Rebobinó la grabación y volvió a reproducirla. Ananda se situó detrás de Kade. Llegó el momento crucial. Kade reaccionó. Y un cuarto de segundo después… ¡Ahí! ¡En la cara de Ananda! ¡Una levísima mueca! Los orificios de su nariz se dilataban de una manera casi imperceptible, y sus ojos abandonaban su mirada perdida en el infinito para fijarse en un punto enfrente de él. Solo unas milésimas de segundo antes, Kade había empezado a volverse. Era innegable que Ananda se adelantaba al movimiento de Kade. Su reacción obedecía a otro motivo.

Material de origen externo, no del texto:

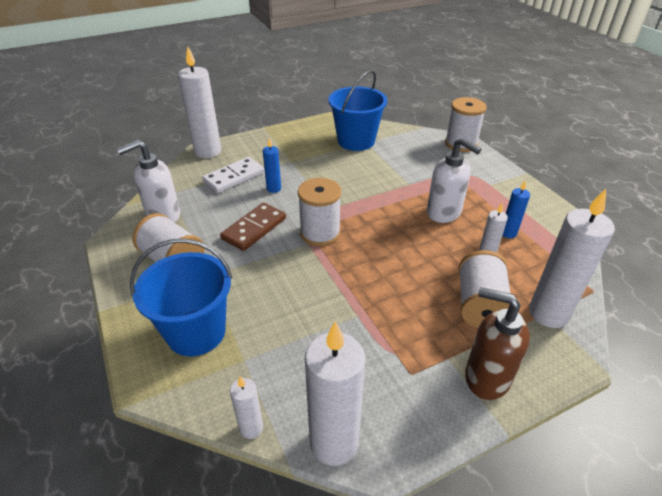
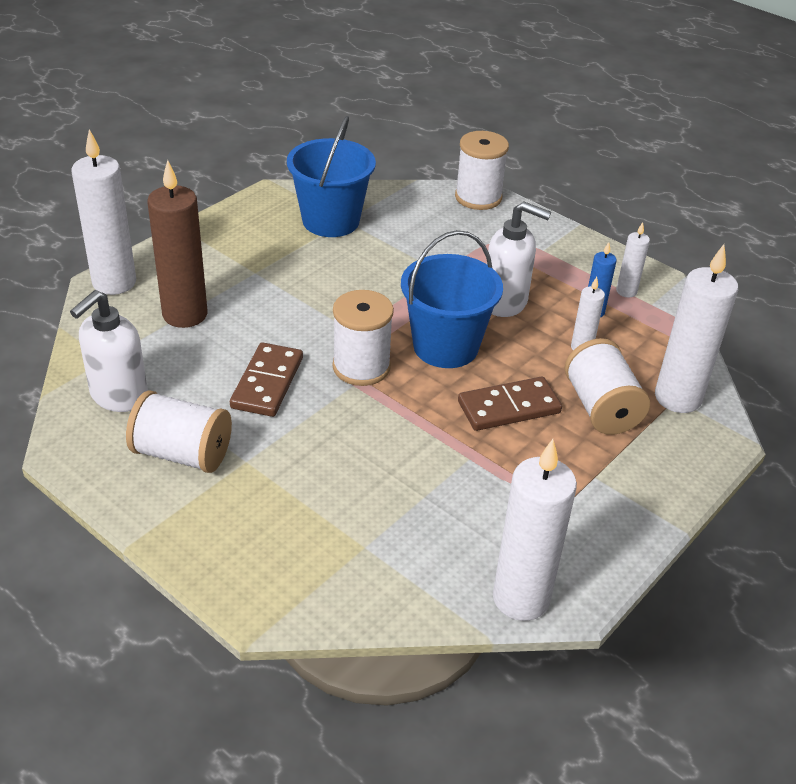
camera: 25 degrees left, 0 degrees up
(196, 332) = (282, 533): blue bucket -> blue bucket (445, 346)
(234, 177) = (185, 314): white domino -> brown candle
(251, 428) = (422, 613): white candle -> white candle (626, 291)
(274, 188) = (257, 319): blue candle -> none
(407, 286) = (509, 407): none -> brown domino
(486, 377) = (644, 485): brown soap dispenser -> none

Sam puso su cerebro a trabajar. Ananda era monje desde hacía cuarenta años. Había dedicado más horas a la meditación que las que ella había pasado despierta. Debía de haber alcanzado un control casi absoluto de la expresión de su rostro, del enmascaramiento de sus emociones. Se había entrenado para aceptar el mundo con ecuanimidad. Sin embargo, algo había conseguido quebrar esa ecuanimidad tanto tiempo practicada. Durante una fracción de segundo, el profesor Somdet Phra Ananda, eminente monje budista y reputado neurocientífico, amigo personal del rey de Tailandia, se había sorprendido con algo. Algo que había logrado desarmar su serenidad budista y su sorpresa se traslució en su rostro de un modo apenas perceptible. Algo que además tenía que ver con Kade.

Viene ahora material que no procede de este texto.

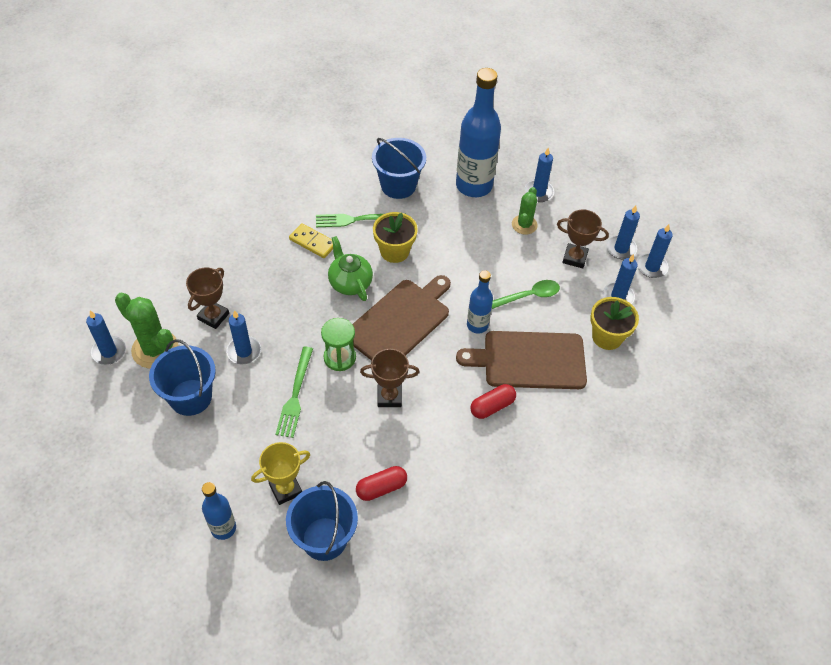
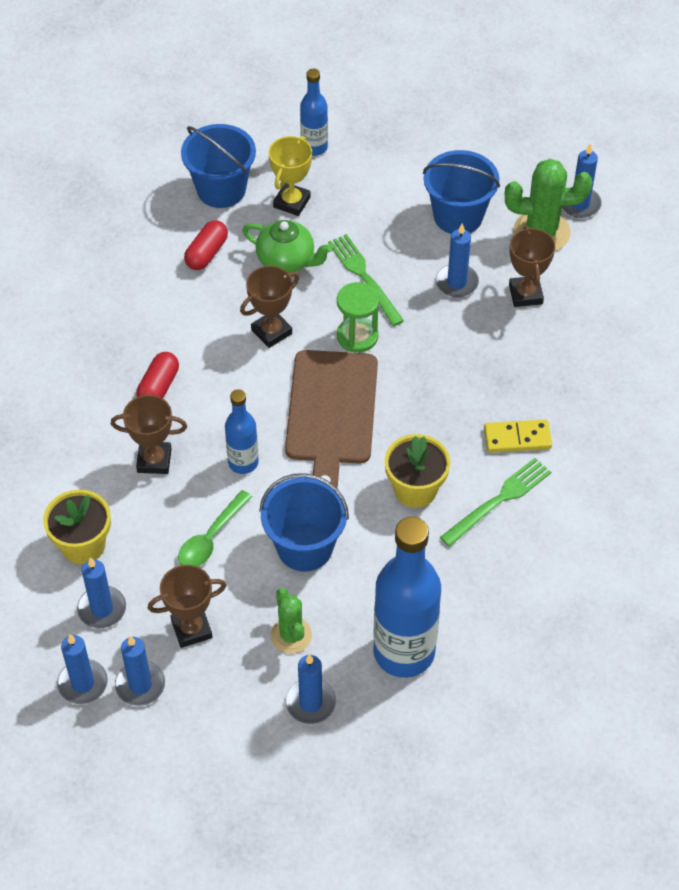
camera: 145 degrees right, 0 degrees up
(350, 283) = (427, 419): green teapot -> green teapot (287, 260)
(398, 185) = (498, 583): blue bucket -> blue bucket (305, 547)
(530, 360) = (154, 460): brown cutting board -> brown trophy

Ni Sam ni el equipo de apoyo se percataron de un tercer tuk-tuk que había seguido al monje desconocido. Tampoco del corpulento hombre de piel oscura, vestido de negro, que viajaba en él.

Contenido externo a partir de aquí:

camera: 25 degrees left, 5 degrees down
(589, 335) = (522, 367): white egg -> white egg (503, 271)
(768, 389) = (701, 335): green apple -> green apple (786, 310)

En su diminuto cuarto alquilado en el otro extremo de la ciudad, Wats agrandó con el zoom la imagen de un hombre alto y calvo, con la nariz aguileña y vestido con el hábito de los monjes tailandeses. ¿Quién sería aquel hombre? ¿Por qué habría seguido a Kade y a Cataranes? Quienquiera que fuera había conseguido asustar a la ERD. Dos tipos con aspecto de militares habían llegado al hotel Prince Market hacía media hora. Se trataba de dos tailandeses musculados, con las americanas puestas a pesar del calor; unas chaquetas anchas y holgadas que les permitían ocultar las armas que seguramente portaban. Seguían en el hotel, bebiendo agua con gas en el vestíbulo. Dos hombres de negocios que no tienen otra cosa mejor que hacer un lunes por la noche que beber Perrier en el vestíbulo de un hotel. Sí, claro.

Volvió a escudriñar la imagen del monje.

«¿Quién eres?»

Una complicación más. Un enigma esta vez. A Wats no le gustaban los enigmas.